__Problems to work on__.
1. Read the text about Ukrainian refugee children, then decide whether each statement agrees with it: (a) Ukraine's Human Rights Commissioner reported that at least 240 children had been removed from their parents or guardians in EU countries. (b) Affected women said that appeals to the Ukrainian Embassy usually succeeded in getting their children back. (c) Alexander Sosnowski said the problem of social services unjustly breaking up families does not exist. Answer yes or no for each, quoting the words of the text that decide it.
2. In the text about Ukrainian refugee children, which online magazine is Alexander Sosnowski the chief editor of?

__Text shown__.
+++

Hundreds of Ukrainian women living as refugees in EU countries have had their children taken away from them by social services over the past year, with some recounting horror stories of authorities splitting families for transgressions by parents as mild as keeping kids home from school for extended periods without a good excuse, or unsubstantiated suspicions of abuse.
Earlier this year, Ukraine’s Human Rights Commissioner reported that at least 240 children had been removed from the custody of their parents or guardians in EU countries and placed in the hands of the state. Affected women have complained that appeals for help from the Ukrainian Embassy and public organizations have often done little good in getting their children back, and cited German authorities as being among the strictest and most inflexible.
Alexander Sosnowski, a Germany expert, author and chief editor of the ‘World Economy’ online magazine, told Sputnik that while the problem of social services unjustly breaking up families certainly exists, it’s not something worth blowing out of proportion.

+++

__Excerpted data__.
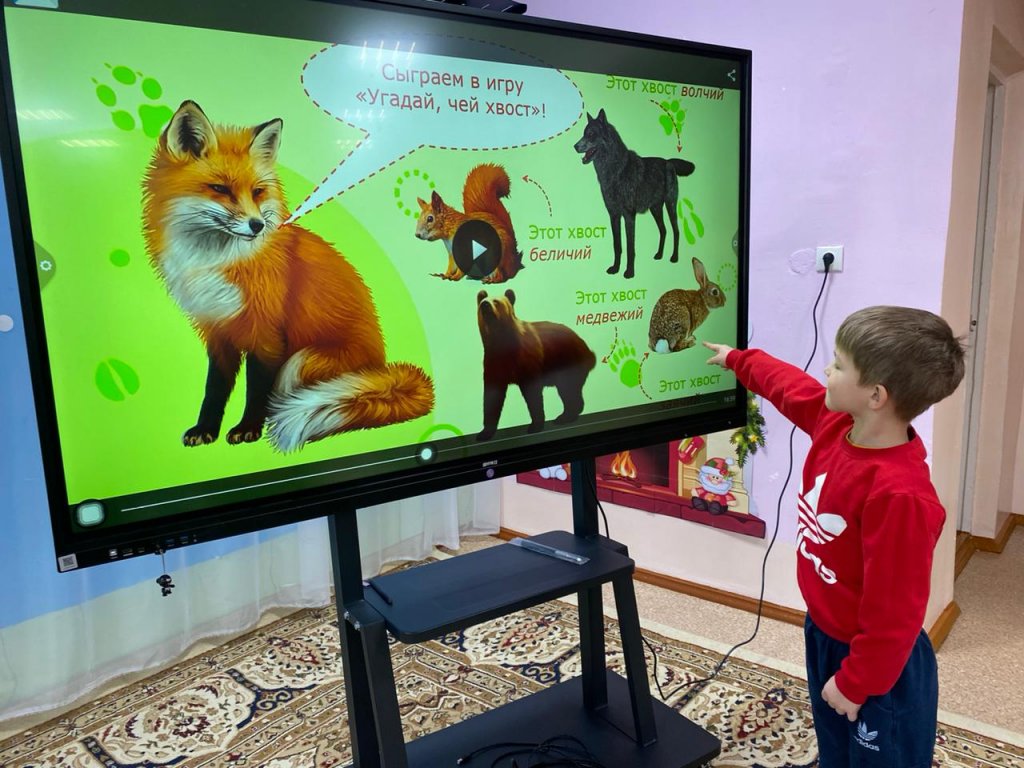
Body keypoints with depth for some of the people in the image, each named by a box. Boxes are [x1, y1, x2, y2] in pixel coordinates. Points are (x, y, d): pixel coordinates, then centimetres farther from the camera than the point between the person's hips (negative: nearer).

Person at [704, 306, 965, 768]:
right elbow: (787, 384, 12)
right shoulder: (834, 422, -10)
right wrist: (736, 360, 26)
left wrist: (856, 683, -17)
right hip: (823, 634, 8)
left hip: (876, 665, -8)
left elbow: (893, 611, -28)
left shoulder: (899, 494, -36)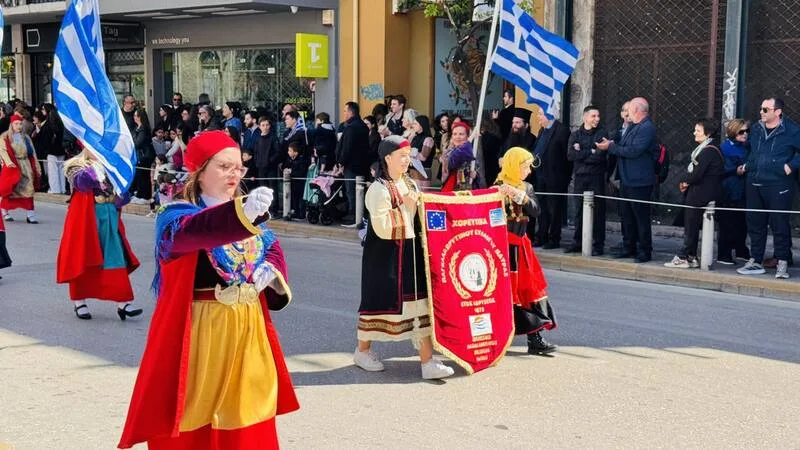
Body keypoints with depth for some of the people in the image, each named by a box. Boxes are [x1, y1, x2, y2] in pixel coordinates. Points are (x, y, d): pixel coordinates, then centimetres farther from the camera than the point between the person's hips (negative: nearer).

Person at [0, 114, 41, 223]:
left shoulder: (25, 138, 15)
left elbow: (32, 153, 14)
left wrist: (37, 167, 9)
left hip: (25, 166, 3)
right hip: (12, 166, -3)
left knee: (28, 189, -4)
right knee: (9, 189, 0)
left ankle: (30, 215, -6)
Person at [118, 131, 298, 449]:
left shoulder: (249, 214, 9)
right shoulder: (176, 216, -13)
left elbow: (273, 249, 12)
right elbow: (199, 230, -35)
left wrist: (271, 270, -13)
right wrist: (243, 213, -54)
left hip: (247, 328, 6)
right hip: (200, 330, -6)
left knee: (243, 411, 15)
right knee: (196, 410, 2)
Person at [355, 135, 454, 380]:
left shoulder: (410, 184, 11)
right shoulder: (379, 189, -13)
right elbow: (382, 228, -22)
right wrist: (406, 207, -19)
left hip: (411, 252, 7)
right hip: (385, 255, -7)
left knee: (420, 302, 0)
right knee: (379, 301, 7)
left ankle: (427, 361, 0)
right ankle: (363, 351, 28)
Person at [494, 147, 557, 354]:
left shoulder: (527, 187, 11)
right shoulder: (499, 187, -8)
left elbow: (535, 211, -2)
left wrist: (522, 197, -17)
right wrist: (502, 195, -28)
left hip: (521, 244, 7)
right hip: (504, 244, -7)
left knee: (530, 289, 4)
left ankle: (535, 337, 7)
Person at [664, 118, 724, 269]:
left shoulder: (708, 151, -16)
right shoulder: (703, 149, 15)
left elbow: (697, 173, -21)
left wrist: (686, 182, -4)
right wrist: (687, 182, 1)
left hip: (699, 195, -10)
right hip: (696, 194, 10)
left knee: (690, 227, -3)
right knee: (691, 227, 12)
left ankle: (683, 258, 2)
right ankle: (691, 257, 17)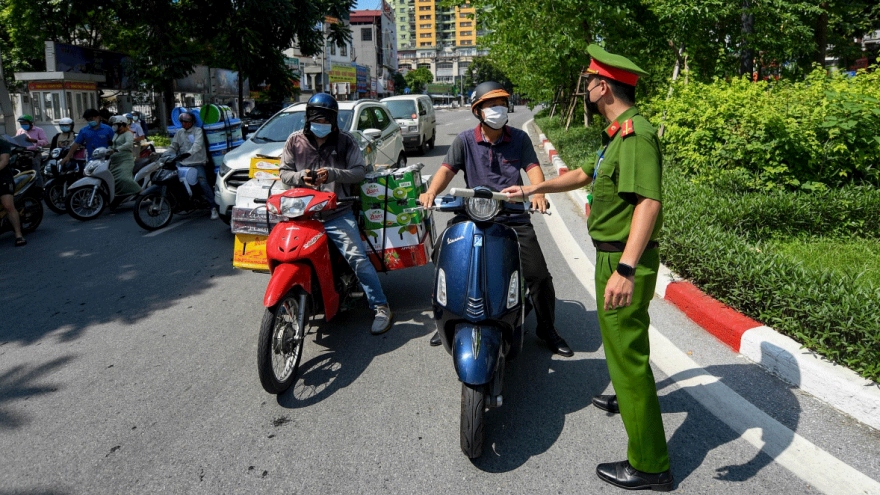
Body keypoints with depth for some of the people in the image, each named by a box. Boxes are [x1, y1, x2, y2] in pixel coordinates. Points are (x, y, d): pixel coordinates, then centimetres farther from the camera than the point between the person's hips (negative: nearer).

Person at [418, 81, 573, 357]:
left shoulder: (519, 139, 6)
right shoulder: (465, 141, 5)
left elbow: (533, 168, -5)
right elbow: (447, 169, -4)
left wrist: (538, 192, -28)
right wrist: (431, 192, -25)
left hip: (514, 218, 0)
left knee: (539, 276, -2)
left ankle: (548, 331, 19)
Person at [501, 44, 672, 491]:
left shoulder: (635, 135, -19)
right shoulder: (619, 134, 14)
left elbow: (649, 202, -31)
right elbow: (585, 175, 27)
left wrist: (626, 269, -39)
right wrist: (531, 189, 30)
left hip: (624, 262, -11)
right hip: (611, 256, 11)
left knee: (627, 351, -5)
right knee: (617, 336, 29)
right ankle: (627, 395, 55)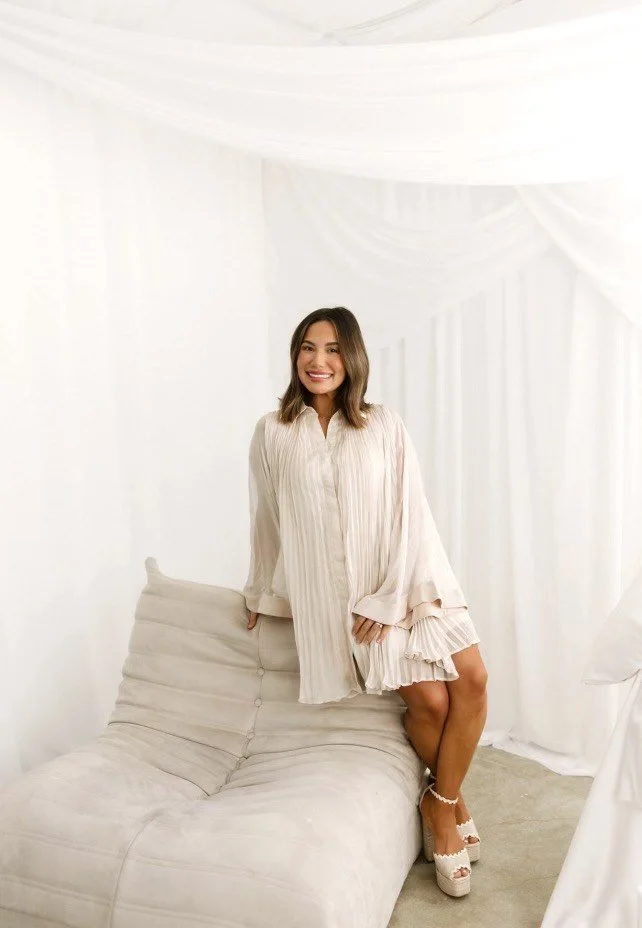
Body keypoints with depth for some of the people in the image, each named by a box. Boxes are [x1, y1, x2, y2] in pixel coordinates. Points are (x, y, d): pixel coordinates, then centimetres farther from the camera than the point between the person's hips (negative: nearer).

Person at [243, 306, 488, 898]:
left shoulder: (385, 426, 1)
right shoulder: (273, 433, 1)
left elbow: (410, 514, -3)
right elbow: (267, 520, 9)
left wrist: (391, 598, -10)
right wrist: (263, 594, 17)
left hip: (409, 579, 2)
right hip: (342, 592, -2)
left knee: (472, 680, -12)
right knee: (428, 699, -11)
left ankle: (439, 802, 11)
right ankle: (449, 802, 19)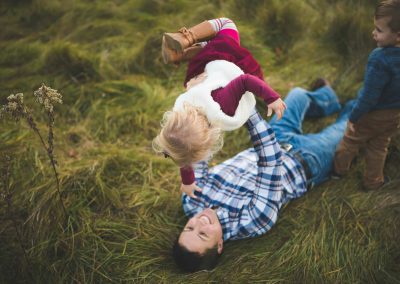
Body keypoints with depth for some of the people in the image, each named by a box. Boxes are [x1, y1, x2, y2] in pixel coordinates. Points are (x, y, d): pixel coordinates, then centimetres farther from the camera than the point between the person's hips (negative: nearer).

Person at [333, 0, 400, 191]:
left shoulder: (380, 59, -33)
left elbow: (369, 95, -28)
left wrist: (354, 117, -16)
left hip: (373, 113, -6)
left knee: (351, 141, 19)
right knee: (378, 147, 23)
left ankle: (339, 169, 40)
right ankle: (372, 182, 37)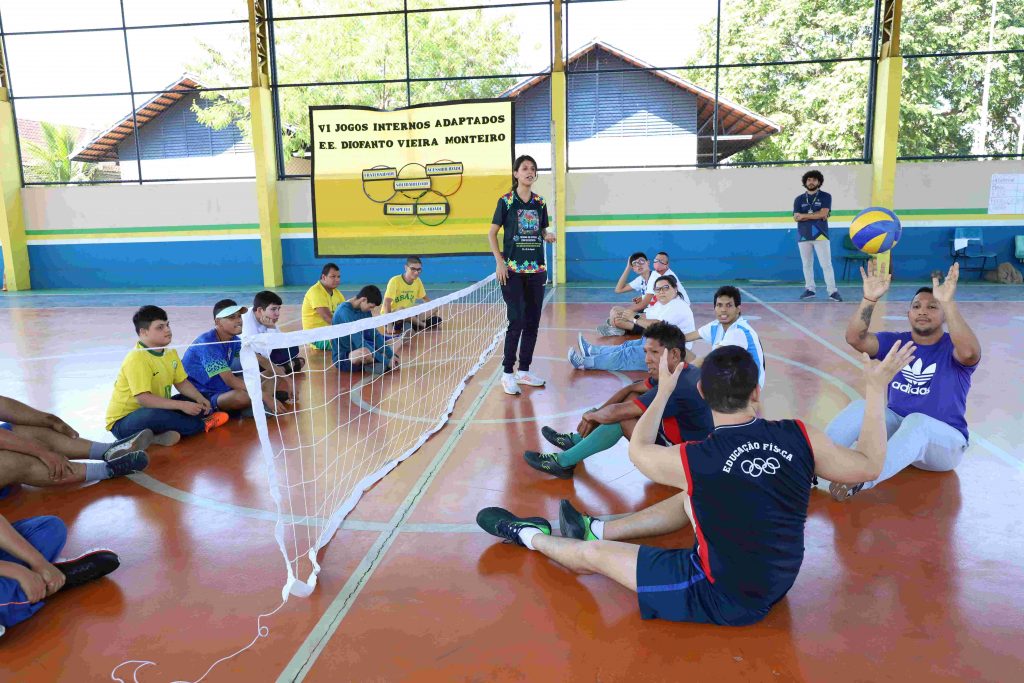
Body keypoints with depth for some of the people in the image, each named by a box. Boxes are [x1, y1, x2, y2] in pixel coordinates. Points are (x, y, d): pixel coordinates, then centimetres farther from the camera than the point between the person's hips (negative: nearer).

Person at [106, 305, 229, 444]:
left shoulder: (170, 353, 3)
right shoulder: (136, 359, -23)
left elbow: (181, 382, 11)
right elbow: (143, 398, -31)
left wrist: (200, 399, -8)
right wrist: (181, 405, -30)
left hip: (155, 409, 9)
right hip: (123, 421, -8)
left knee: (197, 403, 3)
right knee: (155, 414, -38)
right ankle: (202, 425, -13)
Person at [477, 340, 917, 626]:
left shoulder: (691, 461, -25)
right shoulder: (799, 436, -17)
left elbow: (637, 450, -3)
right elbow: (869, 467, 1)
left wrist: (664, 391, 9)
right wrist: (876, 390, 8)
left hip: (723, 598, -5)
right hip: (778, 579, 6)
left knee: (590, 556, 7)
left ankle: (529, 536, 36)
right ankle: (595, 529, 38)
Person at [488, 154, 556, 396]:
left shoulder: (540, 203, 10)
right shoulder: (506, 201, -2)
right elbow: (492, 233, 0)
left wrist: (548, 236, -4)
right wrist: (499, 262, -10)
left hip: (536, 269, 5)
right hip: (512, 270, -5)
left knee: (532, 322, 6)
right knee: (516, 321, -9)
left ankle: (524, 371, 18)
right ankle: (507, 373, 2)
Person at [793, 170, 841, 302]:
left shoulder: (825, 196, 5)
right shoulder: (799, 199, 11)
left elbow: (823, 214, -10)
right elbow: (796, 218, -2)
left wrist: (804, 215, -5)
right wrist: (816, 215, -8)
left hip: (820, 235, -3)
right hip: (803, 236, 3)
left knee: (826, 264, -7)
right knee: (807, 265, 8)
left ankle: (833, 291, -8)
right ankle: (809, 289, 15)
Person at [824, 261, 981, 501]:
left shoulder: (952, 348, -7)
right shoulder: (896, 343, 4)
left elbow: (969, 352, -34)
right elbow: (854, 338, -15)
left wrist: (948, 303, -44)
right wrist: (869, 300, -31)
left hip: (944, 440, -3)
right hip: (896, 426, 4)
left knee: (916, 421, -37)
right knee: (860, 408, -25)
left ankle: (862, 480, -53)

+++

__Results by task__.
1.
(a) Yes: "at least 240 children had been removed from the custody of their parents or guardians in EU countries"
(b) No: "appeals for help from the Ukrainian Embassy and public organizations have often done little good in getting their children back"
(c) No: "while the problem of social services unjustly breaking up families certainly exists"

2. He is the chief editor of the 'World Economy' online magazine.